What I Have Done: Well based on the definition of a stabilizer G_x I assumed that G_ρ(x) = {g'(p(x))=p(x) | g' w/in G} Sorry, I'm not sure if that is correct or not.

Then for (Left contained in right): For all g' w/in G, g'(p(x)=p(x) ---> (g'p)(x)=p(x) ---> pg'p^-1p^-1p(x)=p(p(x))p^-1p^-1 (multiplied both sides by pp^-1p^-1)
--->pg'p^-1(x)=x (by associativity for a group) and that is contained in pgp^-1 which equals ρGxp⁻¹

Haven't attempted the "right contained in the left" because I'm not even sure if I even did the initial part correctly, I feel like I messed up. Any help please??

Thank you!

 

[Euge]

Hi mathjam0990,

Based on what you've written for $G_{\rho(x)}$, I take it that you haven't yet grasped the definition of the stabilizer. If $G$ is a group acting (on the left) on a set $S$, then for each $s\in S$, the stabilizer $G_s$ of $s$ is defined as the set of all elements of $G$ which fix $s$, i.e., $\{g\in G : gs = s\}$. In your prompt, you should have stated that $x\in X$.

Now if $a\in G_{\rho(x)}$, then $a\in G$ and $a(\rho(x)) = \rho(x)$. Thus $\rho^{-1}a\rho(x) = \rho^{-1}\rho(x) = x$; since $G$ is a subgroup of $\operatorname{Sym}(X)$ and both $a,\rho\in G$, then $\rho^{-1}a\rho\in G$. Therefore $\rho^{-1}a\rho\in G_x$, say $\rho^{-1}a\rho = b$ for some $b\in G_x$. Then $a = \rho b\rho^{-1}\in \rho G_x\rho^{-1}$.

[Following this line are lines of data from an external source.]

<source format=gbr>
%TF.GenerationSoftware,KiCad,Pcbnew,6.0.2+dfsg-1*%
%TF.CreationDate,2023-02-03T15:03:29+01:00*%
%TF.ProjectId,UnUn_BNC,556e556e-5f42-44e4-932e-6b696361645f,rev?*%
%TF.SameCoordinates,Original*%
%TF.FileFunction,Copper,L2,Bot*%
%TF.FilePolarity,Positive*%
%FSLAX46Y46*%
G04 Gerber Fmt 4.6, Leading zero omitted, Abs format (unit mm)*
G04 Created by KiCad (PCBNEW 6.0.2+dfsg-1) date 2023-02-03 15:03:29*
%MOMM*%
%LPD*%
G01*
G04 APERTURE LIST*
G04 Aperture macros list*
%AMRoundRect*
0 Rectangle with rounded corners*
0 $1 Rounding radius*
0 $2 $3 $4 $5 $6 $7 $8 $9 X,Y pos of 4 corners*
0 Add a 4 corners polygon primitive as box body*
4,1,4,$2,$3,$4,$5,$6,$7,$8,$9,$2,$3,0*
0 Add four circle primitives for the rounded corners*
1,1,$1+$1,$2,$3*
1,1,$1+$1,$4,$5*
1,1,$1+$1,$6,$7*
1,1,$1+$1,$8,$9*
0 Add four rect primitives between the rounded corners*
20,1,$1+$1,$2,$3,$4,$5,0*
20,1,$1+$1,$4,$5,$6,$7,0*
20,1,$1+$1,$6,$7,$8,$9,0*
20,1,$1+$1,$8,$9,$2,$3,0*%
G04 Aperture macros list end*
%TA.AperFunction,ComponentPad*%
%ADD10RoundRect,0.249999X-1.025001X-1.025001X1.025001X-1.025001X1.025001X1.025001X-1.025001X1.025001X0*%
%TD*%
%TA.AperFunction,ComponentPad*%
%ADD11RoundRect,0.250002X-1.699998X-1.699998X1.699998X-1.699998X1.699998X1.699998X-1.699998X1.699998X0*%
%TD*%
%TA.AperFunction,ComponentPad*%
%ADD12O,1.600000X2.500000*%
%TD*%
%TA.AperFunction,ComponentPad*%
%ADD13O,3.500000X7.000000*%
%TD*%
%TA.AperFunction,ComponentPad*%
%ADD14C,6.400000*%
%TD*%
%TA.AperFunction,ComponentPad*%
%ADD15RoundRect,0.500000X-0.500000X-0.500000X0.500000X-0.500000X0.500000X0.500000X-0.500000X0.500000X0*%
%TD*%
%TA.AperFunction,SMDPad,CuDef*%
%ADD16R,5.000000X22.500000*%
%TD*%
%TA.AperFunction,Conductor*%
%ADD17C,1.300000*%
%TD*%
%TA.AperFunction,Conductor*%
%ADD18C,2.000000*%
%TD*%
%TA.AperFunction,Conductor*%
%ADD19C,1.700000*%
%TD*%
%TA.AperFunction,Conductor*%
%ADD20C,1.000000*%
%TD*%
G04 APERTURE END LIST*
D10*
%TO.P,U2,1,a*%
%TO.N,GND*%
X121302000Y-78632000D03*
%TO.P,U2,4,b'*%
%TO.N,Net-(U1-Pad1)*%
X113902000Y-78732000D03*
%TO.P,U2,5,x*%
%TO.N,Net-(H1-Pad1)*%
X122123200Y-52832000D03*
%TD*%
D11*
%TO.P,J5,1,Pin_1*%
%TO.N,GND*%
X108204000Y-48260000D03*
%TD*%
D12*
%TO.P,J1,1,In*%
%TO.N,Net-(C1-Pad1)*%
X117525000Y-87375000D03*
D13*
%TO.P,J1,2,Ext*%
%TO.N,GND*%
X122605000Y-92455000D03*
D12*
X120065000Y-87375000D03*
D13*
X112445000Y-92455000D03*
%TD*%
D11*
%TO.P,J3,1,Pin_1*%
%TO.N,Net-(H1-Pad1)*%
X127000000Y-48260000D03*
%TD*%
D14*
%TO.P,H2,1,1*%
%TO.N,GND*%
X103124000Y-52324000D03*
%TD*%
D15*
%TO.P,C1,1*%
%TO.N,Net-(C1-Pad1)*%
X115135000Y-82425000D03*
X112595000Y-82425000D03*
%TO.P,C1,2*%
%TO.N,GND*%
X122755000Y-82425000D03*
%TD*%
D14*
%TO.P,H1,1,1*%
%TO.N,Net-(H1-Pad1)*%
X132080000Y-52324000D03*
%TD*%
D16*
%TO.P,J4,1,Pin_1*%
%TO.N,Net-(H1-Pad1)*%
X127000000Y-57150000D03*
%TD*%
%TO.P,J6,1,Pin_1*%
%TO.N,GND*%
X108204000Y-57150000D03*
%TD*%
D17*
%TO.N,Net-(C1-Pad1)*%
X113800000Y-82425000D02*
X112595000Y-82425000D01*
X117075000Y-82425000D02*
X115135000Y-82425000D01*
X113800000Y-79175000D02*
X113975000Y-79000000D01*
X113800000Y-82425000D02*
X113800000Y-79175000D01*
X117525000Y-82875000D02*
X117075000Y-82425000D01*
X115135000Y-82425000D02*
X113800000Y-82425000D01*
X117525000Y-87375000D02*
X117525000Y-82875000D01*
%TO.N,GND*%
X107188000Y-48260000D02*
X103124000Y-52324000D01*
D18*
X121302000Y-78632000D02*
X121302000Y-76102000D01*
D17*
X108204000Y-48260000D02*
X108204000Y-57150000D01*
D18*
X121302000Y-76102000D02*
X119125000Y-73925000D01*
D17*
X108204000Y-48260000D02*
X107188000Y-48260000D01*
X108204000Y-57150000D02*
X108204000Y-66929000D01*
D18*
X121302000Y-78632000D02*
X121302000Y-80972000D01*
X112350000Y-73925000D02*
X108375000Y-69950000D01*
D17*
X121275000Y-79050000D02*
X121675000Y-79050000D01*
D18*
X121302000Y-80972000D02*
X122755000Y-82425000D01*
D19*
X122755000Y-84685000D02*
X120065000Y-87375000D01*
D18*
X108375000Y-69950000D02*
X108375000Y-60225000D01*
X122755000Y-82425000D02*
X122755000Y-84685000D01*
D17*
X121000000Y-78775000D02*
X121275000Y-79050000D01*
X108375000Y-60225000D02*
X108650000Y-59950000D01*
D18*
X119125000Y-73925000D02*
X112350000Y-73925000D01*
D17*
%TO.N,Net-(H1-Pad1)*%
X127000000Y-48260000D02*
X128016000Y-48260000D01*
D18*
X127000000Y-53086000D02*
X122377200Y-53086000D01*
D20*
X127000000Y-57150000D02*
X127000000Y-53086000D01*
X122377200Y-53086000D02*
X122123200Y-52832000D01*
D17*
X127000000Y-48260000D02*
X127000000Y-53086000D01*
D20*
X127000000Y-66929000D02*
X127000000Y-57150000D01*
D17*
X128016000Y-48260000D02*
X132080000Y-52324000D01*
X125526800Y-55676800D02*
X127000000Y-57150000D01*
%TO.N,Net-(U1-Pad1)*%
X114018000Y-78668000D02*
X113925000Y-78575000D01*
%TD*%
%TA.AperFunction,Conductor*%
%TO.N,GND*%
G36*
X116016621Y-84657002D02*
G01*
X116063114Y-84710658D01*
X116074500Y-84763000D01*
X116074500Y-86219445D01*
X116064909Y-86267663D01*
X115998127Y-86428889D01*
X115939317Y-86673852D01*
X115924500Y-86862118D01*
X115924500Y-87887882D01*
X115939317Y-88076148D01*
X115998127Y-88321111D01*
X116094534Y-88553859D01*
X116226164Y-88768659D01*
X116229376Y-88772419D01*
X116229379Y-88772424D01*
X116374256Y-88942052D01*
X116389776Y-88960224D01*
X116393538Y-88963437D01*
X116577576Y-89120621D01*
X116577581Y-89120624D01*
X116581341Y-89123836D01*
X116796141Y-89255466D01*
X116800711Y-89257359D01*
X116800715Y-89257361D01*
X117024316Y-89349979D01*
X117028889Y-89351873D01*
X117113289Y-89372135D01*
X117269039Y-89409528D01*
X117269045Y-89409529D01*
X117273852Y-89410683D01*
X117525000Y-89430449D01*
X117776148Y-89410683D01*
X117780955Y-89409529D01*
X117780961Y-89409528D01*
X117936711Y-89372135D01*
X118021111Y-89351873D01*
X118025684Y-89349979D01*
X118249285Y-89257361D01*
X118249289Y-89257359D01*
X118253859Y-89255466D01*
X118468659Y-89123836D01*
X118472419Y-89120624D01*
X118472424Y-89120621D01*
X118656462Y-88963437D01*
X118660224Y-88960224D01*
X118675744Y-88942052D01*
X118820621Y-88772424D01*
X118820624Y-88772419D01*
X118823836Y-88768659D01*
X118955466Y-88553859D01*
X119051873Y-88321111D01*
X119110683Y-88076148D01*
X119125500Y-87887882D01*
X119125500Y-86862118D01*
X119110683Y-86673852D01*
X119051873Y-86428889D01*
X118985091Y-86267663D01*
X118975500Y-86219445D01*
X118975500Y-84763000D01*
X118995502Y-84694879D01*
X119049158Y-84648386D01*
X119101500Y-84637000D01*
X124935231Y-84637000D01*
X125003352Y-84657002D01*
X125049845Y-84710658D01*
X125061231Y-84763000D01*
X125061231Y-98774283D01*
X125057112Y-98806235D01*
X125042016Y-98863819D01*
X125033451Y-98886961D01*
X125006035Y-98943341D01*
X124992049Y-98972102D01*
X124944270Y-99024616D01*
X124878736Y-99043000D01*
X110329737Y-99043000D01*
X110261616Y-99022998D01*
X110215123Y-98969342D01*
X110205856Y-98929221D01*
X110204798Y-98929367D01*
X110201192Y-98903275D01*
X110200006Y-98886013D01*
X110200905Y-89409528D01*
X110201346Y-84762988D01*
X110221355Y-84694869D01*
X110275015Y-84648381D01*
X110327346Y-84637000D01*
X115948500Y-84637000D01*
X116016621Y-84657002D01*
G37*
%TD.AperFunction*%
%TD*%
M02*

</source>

Conversely, if $a\in \rho G_x \rho^{-1}$, then there is a $g\in G_x$ such that $a = \rho g \rho^{-1}$. Since $G$ is a subgroup of $\operatorname{Sym}(X)$ and $\rho, g\in G$, then $\rho g \rho^{-1}\in G$, i.e., $a\in G$. As $g(x) = x$, $a(\rho(x)) = \rho(g(x)) = \rho(x)$. Consequently $a\in G_{\rho(x)}$.

 

[Deveno]

Some things to keep in mind:

for any group $G$, and any element $g \in G$, the map $x \mapsto g^{-1}xg$ is an automorphism of $G$ (an isomorphism $G \to G$), called the inner automorphism induced by $g$.

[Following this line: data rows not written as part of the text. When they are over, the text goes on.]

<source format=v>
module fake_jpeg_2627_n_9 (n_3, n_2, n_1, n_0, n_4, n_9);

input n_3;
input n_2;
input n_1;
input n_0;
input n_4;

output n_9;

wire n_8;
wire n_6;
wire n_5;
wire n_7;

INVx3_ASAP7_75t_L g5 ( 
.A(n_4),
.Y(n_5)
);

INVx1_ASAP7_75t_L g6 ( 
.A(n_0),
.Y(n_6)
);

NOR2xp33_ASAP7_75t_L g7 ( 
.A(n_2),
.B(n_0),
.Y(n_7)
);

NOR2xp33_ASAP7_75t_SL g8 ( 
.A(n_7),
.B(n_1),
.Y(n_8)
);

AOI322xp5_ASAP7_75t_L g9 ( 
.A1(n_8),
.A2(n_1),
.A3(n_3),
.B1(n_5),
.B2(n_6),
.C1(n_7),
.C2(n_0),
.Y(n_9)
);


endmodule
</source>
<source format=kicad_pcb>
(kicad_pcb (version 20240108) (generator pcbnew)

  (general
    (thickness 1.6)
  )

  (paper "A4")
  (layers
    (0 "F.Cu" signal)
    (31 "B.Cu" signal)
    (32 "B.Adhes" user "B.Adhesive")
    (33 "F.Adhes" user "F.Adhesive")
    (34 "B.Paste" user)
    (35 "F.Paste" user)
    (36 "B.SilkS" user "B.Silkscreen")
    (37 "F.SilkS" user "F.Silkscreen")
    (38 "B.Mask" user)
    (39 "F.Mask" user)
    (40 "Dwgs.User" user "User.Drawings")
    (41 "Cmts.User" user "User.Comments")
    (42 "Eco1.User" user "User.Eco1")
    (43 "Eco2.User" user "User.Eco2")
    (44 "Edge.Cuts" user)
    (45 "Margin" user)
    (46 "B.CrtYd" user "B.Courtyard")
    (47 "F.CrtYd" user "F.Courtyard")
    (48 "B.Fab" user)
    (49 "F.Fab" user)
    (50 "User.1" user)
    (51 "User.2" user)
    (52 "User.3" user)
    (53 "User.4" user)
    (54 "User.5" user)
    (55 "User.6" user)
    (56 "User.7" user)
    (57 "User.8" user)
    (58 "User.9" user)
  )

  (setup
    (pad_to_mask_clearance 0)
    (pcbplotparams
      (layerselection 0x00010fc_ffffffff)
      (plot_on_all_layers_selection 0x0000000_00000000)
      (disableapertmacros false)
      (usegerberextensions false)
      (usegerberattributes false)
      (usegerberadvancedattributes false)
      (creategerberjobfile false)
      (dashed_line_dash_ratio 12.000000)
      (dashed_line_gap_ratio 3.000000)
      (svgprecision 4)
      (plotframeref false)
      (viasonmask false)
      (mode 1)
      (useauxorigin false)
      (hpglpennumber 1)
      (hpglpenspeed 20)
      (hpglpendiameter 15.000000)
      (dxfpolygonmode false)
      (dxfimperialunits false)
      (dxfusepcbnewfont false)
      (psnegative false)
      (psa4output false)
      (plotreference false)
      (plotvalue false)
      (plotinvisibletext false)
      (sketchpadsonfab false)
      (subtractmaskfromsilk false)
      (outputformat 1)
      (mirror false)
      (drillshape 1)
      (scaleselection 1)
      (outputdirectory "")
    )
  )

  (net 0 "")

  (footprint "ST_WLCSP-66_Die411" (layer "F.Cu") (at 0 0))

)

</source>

So, if $H$ is any subgroup of $G$, then $gHg^{-1}$ is *also* a subgroup of $G$ (isomorphic to $H$).

In particular, if $H$ is the stabilizer of some element in a set $S$ that $G$ acts on, say $H = G_a$, for some $a \in S$, it seems that $gG_ag^{-1}$ must also be a stabilizer of "something" (some perhaps different element of $S$).

But what? Let us see if we can discover this. Let $h \in G_a$, so $h(a) = a$. We will try to find out which $s \in S$ (if any) that $ghg^{-1}$ stabilizes.

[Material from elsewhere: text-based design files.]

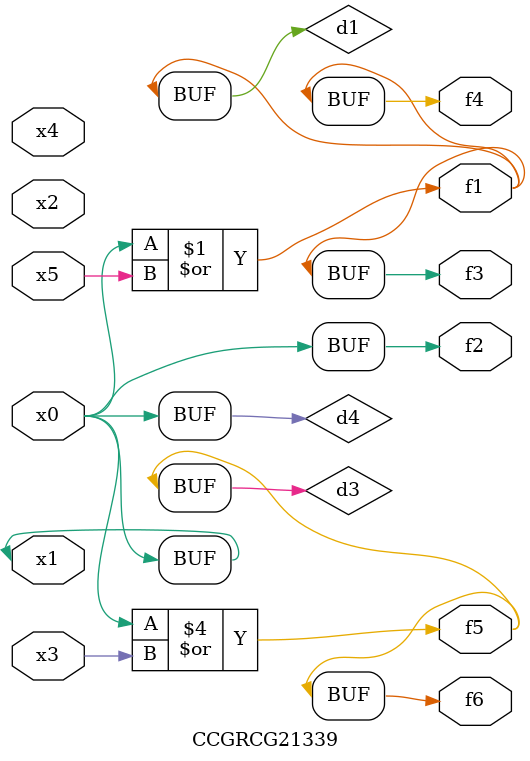
<source format=v>
module CCGRCG21339(
	input x0, x1, x2, x3, x4, x5,
	output f1, f2, f3, f4, f5, f6
);

	wire d1, d2, d3, d4;

	or (d1, x0, x5);
	xnor (d2, x1, x4);
	or (d3, x0, x3);
	buf (d4, x0, x1);
	assign f1 = d1;
	assign f2 = d4;
	assign f3 = d1;
	assign f4 = d1;
	assign f5 = d3;
	assign f6 = d3;
endmodule

</source>
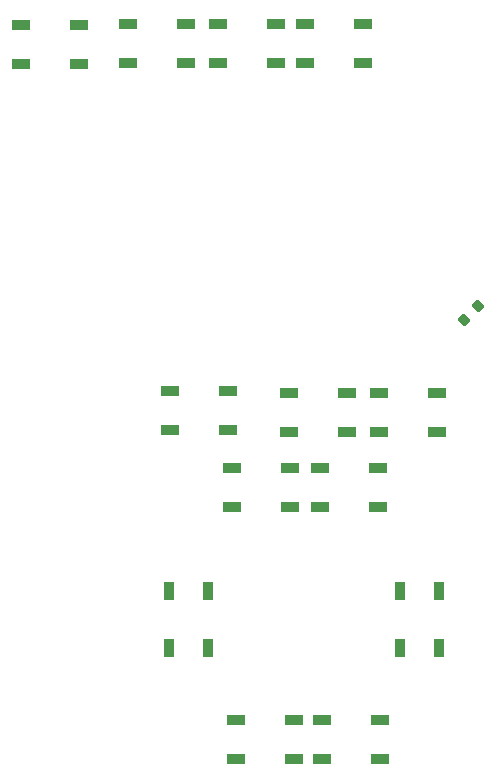
<source format=gbr>
%TF.GenerationSoftware,KiCad,Pcbnew,(6.0.9)*%
%TF.CreationDate,2022-12-16T22:56:41-09:00*%
%TF.ProjectId,PCB_ AV COOL PANEL,5043422c-2041-4562-9043-4f4f4c205041,rev?*%
%TF.SameCoordinates,Original*%
%TF.FileFunction,Paste,Top*%
%TF.FilePolarity,Positive*%
%FSLAX46Y46*%
G04 Gerber Fmt 4.6, Leading zero omitted, Abs format (unit mm)*
G04 Created by KiCad (PCBNEW (6.0.9)) date 2022-12-16 22:56:41*
%MOMM*%
%LPD*%
G01*
G04 APERTURE LIST*
G04 Aperture macros list*
%AMRoundRect*
0 Rectangle with rounded corners*
0 $1 Rounding radius*
0 $2 $3 $4 $5 $6 $7 $8 $9 X,Y pos of 4 corners*
0 Add a 4 corners polygon primitive as box body*
4,1,4,$2,$3,$4,$5,$6,$7,$8,$9,$2,$3,0*
0 Add four circle primitives for the rounded corners*
1,1,$1+$1,$2,$3*
1,1,$1+$1,$4,$5*
1,1,$1+$1,$6,$7*
1,1,$1+$1,$8,$9*
0 Add four rect primitives between the rounded corners*
20,1,$1+$1,$2,$3,$4,$5,0*
20,1,$1+$1,$4,$5,$6,$7,0*
20,1,$1+$1,$6,$7,$8,$9,0*
20,1,$1+$1,$8,$9,$2,$3,0*%
G04 Aperture macros list end*
%ADD10RoundRect,0.200000X-0.053033X0.335876X-0.335876X0.053033X0.053033X-0.335876X0.335876X-0.053033X0*%
%ADD11R,1.500000X0.900000*%
%ADD12R,0.900000X1.500000*%
G04 APERTURE END LIST*
D10*
%TO.C,R1*%
X249044210Y-61089790D03*
X247877484Y-62256516D03*
%TD*%
D11*
%TO.C,D2*%
X210312000Y-37288000D03*
X210312000Y-40588000D03*
X215212000Y-40588000D03*
X215212000Y-37288000D03*
%TD*%
%TO.C,D3*%
X219382000Y-37212000D03*
X219382000Y-40512000D03*
X224282000Y-40512000D03*
X224282000Y-37212000D03*
%TD*%
%TO.C,D4*%
X227002000Y-37212000D03*
X227002000Y-40512000D03*
X231902000Y-40512000D03*
X231902000Y-37212000D03*
%TD*%
%TO.C,D5*%
X234368000Y-37212000D03*
X234368000Y-40512000D03*
X239268000Y-40512000D03*
X239268000Y-37212000D03*
%TD*%
%TO.C,D6*%
X222938000Y-68276000D03*
X222938000Y-71576000D03*
X227838000Y-71576000D03*
X227838000Y-68276000D03*
%TD*%
%TO.C,D7*%
X233008000Y-68454000D03*
X233008000Y-71754000D03*
X237908000Y-71754000D03*
X237908000Y-68454000D03*
%TD*%
%TO.C,D8*%
X240628000Y-68454000D03*
X240628000Y-71754000D03*
X245528000Y-71754000D03*
X245528000Y-68454000D03*
%TD*%
%TO.C,D9*%
X228182000Y-74804000D03*
X228182000Y-78104000D03*
X233082000Y-78104000D03*
X233082000Y-74804000D03*
%TD*%
%TO.C,D10*%
X235638000Y-74804000D03*
X235638000Y-78104000D03*
X240538000Y-78104000D03*
X240538000Y-74804000D03*
%TD*%
D12*
%TO.C,D11*%
X242444000Y-90080000D03*
X245744000Y-90080000D03*
X245744000Y-85180000D03*
X242444000Y-85180000D03*
%TD*%
D11*
%TO.C,D12*%
X235802000Y-96140000D03*
X235802000Y-99440000D03*
X240702000Y-99440000D03*
X240702000Y-96140000D03*
%TD*%
%TO.C,D13*%
X228526000Y-96140000D03*
X228526000Y-99440000D03*
X233426000Y-99440000D03*
X233426000Y-96140000D03*
%TD*%
D12*
%TO.C,D14*%
X226186000Y-85180000D03*
X222886000Y-85180000D03*
X222886000Y-90080000D03*
X226186000Y-90080000D03*
%TD*%
M02*

</source>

From $ghg^{-1}(s) = s$ we have (letting $g^{-1}$ act on both sides):

$hg^{-1}(s) = g^{-1}(s)$, that is: $h(g^{-1}(s)) = g^{-1}(s)$. So $g^{-1}(s)$ must be an element of $S$ that $H = G_a$ stabilizes. We only know of one such element, $a$ (this is the only bit that requires a little cleverness).

So if we set $g^{-1}(s) = a$, we know this will work. Now we can solve for $s$, by having $g$ act on both sides:

$g(g^{-1}(s)) = g(a)$
$(gg^{-1})(s) = g(a)$
$e(s) = g(a)$
$s = g(a)$.

Clearly, then, $gG_ag^{-1}$ stablizes $g(a)$. This shows that $gG_ag^{-1} \subseteq G_{g(a)}$.

I'll repeat this finding, for emphasis:

CONJUAGTES $ghg^{-1}$ of stabilizers $h$ of $a\in S$, stabilize the IMAGE $g(a)$.

To show $G_{g(a)} \subseteq gG_ag^{-1}$, we just work backwards:

Suppose $x \in G$ is such that $x(g(a)) = g(a)$.

Then $xg(a) = g(a)$, so $g^{-1}xg(a) = g^{-1}g(a) = a$. That is, $g^{-1}xg$ stabilizes $a$.

From $g^{-1}xg \in G_a$, we have $x = exe = (gg^{-1})x(gg^{-1}) = g(g^{-1}xg)g^{-1} \in gG_ag^{-1}$, and that's the end of this short television episode.